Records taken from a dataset
★ ★ ★ ★ ★
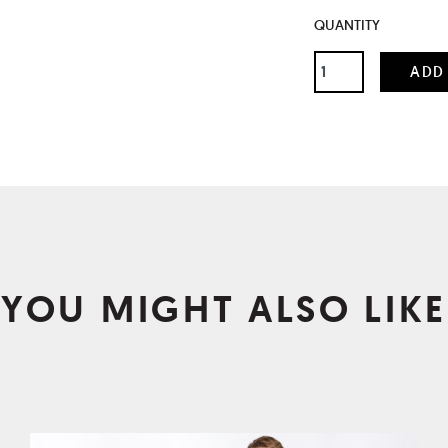
QUANTITY
YOU MIGHT ALSO LIKE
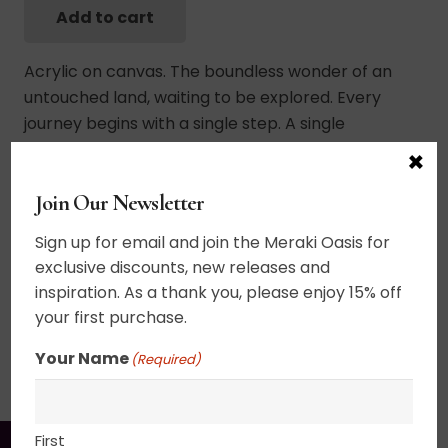
Add to cart
Sweven
Fields
Acrylic on canvas. The boundless wonder of an
quantity
untouched land, waiting to be explored. Every
journey begins with a single step. A single
conscious decision to go forward, but the journey
×
is so wonderful when you are surrounded by
Join Our Newsletter
pristine nature. 20+ layers of thin glazes. UV
varnished. Framed. Wired and ready to hang.
Sign up for email and join the Meraki Oasis for
exclusive discounts, new releases and
18″ x 36″
inspiration. As a thank you, please enjoy 15% off
your first purchase.
SHIPPING, RETURN POLICY &
Your Name
(Required)
PACKAGING
First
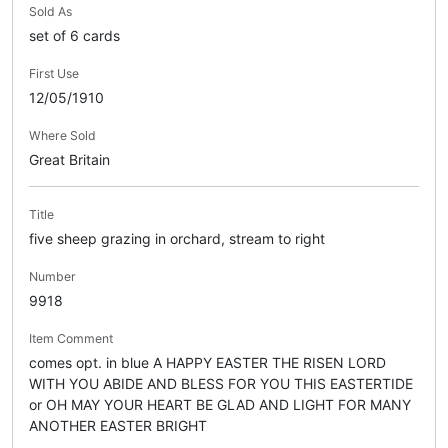
Sold As
set of 6 cards
First Use
12/05/1910
Where Sold
Great Britain
Title
five sheep grazing in orchard, stream to right
Number
9918
Item Comment
comes opt. in blue A HAPPY EASTER THE RISEN LORD
WITH YOU ABIDE AND BLESS FOR YOU THIS EASTERTIDE
or OH MAY YOUR HEART BE GLAD AND LIGHT FOR MANY
ANOTHER EASTER BRIGHT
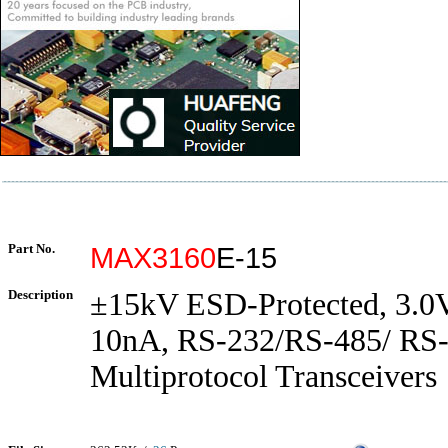
Part No.
MAX3160
E-15
Description
±15kV ESD-Protected, 3.0V
10nA, RS-232/RS-485/ RS
Multiprotocol Transceivers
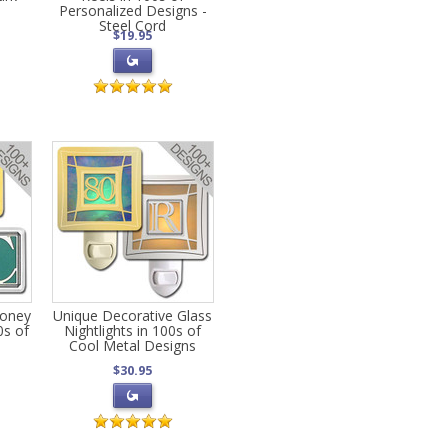
Personalized Designs -
Steel Cord
$19.95
Money
Unique Decorative Glass
0s of
Nightlights in 100s of
s
Cool Metal Designs
$30.95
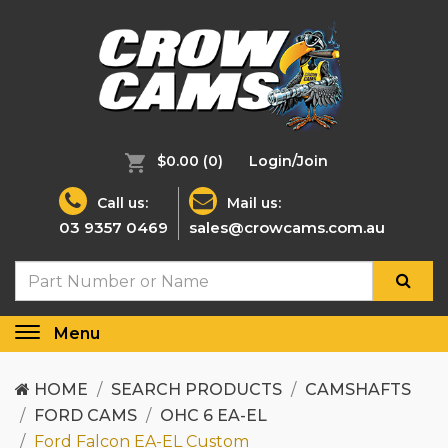
$0.00
(0)
Login/Join
Call us:
Mail us:
03 9357 0469
sales@crowcams.com.au
Menu
Toggle
navigation
HOME
SEARCH PRODUCTS
CAMSHAFTS
FORD CAMS
OHC 6 EA-EL
Ford Falcon EA-EL Custom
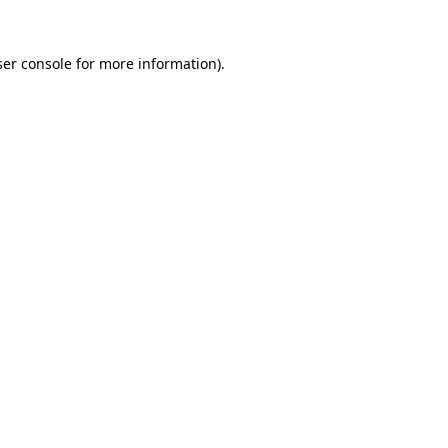
er console
for more information).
★ ★ ★ ★ ★
Print every text line of all the items above without any change, and omit the pictures.

Result of the exercise:
QUANTITY
YOU MIGHT ALSO LIKE
Add to cart
Sweven
Fields
Acrylic on canvas. The boundless wonder of an
quantity
untouched land, waiting to be explored. Every
journey begins with a single step. A single
conscious decision to go forward, but the journey
×
is so wonderful when you are surrounded by
Join Our Newsletter
pristine nature. 20+ layers of thin glazes. UV
varnished. Framed. Wired and ready to hang.
Sign up for email and join the Meraki Oasis for
exclusive discounts, new releases and
18″ x 36″
inspiration. As a thank you, please enjoy 15% off
your first purchase.
SHIPPING, RETURN POLICY &
Your Name
(Required)
PACKAGING
First
Sold As
set of 6 cards
First Use
12/05/1910
Where Sold
Great Britain
Title
five sheep grazing in orchard, stream to right
Number
9918
Item Comment
comes opt. in blue A HAPPY EASTER THE RISEN LORD
WITH YOU ABIDE AND BLESS FOR YOU THIS EASTERTIDE
or OH MAY YOUR HEART BE GLAD AND LIGHT FOR MANY
ANOTHER EASTER BRIGHT
Part No.
MAX3160
E-15
Description
±15kV ESD-Protected, 3.0V
10nA, RS-232/RS-485/ RS
Multiprotocol Transceivers
Personalized Designs -
Steel Cord
$19.95
Money
Unique Decorative Glass
0s of
Nightlights in 100s of
s
Cool Metal Designs
$30.95
$0.00
(0)
Login/Join
Call us:
Mail us:
03 9357 0469
sales@crowcams.com.au
Menu
Toggle
navigation
HOME
SEARCH PRODUCTS
CAMSHAFTS
FORD CAMS
OHC 6 EA-EL
Ford Falcon EA-EL Custom
er console
for more information).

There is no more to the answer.